Stored items from a collection:

>>

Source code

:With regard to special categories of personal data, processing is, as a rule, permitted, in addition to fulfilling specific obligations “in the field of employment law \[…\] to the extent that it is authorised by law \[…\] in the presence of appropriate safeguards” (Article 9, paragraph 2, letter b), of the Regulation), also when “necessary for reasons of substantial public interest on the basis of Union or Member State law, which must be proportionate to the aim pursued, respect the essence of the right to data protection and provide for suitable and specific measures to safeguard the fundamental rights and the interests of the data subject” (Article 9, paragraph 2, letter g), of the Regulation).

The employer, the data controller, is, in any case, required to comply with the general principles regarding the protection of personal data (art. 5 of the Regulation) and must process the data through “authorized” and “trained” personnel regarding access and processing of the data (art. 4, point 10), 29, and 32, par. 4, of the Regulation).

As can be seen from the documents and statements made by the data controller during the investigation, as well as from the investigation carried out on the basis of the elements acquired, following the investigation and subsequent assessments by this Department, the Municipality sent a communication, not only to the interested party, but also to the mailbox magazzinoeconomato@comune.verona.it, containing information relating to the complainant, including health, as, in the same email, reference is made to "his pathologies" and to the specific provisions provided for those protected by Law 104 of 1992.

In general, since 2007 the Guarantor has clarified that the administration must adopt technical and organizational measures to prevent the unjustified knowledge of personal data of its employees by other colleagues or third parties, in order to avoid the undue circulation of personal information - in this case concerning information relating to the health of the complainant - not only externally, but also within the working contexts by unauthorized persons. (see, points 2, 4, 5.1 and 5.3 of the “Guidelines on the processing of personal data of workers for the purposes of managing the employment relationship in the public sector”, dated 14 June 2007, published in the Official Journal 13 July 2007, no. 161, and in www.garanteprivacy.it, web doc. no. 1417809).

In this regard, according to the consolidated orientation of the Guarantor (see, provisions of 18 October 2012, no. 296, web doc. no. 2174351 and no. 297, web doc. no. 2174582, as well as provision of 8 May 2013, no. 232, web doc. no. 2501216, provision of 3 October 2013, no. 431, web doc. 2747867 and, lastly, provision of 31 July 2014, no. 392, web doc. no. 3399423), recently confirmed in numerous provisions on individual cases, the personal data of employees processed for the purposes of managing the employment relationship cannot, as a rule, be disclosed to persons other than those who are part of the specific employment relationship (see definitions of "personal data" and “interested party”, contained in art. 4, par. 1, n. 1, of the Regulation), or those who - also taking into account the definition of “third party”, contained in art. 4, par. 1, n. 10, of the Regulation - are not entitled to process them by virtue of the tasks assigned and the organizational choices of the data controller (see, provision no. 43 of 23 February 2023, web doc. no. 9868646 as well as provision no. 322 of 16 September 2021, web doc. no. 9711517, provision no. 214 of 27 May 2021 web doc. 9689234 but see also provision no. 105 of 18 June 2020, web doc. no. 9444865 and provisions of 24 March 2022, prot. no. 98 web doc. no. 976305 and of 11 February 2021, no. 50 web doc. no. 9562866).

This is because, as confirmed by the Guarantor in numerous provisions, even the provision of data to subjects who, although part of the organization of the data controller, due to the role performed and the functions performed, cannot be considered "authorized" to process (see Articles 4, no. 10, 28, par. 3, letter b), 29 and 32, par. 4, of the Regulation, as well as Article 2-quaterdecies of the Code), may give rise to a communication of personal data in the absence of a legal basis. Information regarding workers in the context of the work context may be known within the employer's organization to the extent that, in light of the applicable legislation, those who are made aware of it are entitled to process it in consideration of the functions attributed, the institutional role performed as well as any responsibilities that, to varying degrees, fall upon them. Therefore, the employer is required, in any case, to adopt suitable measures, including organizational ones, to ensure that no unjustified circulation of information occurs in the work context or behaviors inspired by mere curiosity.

<<

### WHAT YOU HAVE TO DO
Find every line in the items above that contains the string "when", and copy each of those lines in full. Case matters.

### SOLVED PROBLEM
:With regard to special categories of personal data, processing is, as a rule, permitted, in addition to fulfilling specific obligations “in the field of employment law \[…\] to the extent that it is authorised by law \[…\] in the presence of appropriate safeguards” (Article 9, paragraph 2, letter b), of the Regulation), also when “necessary for reasons of substantial public interest on the basis of Union or Member State law, which must be proportionate to the aim pursued, respect the essence of the right to data protection and provide for suitable and specific measures to safeguard the fundamental rights and the interests of the data subject” (Article 9, paragraph 2, letter g), of the Regulation).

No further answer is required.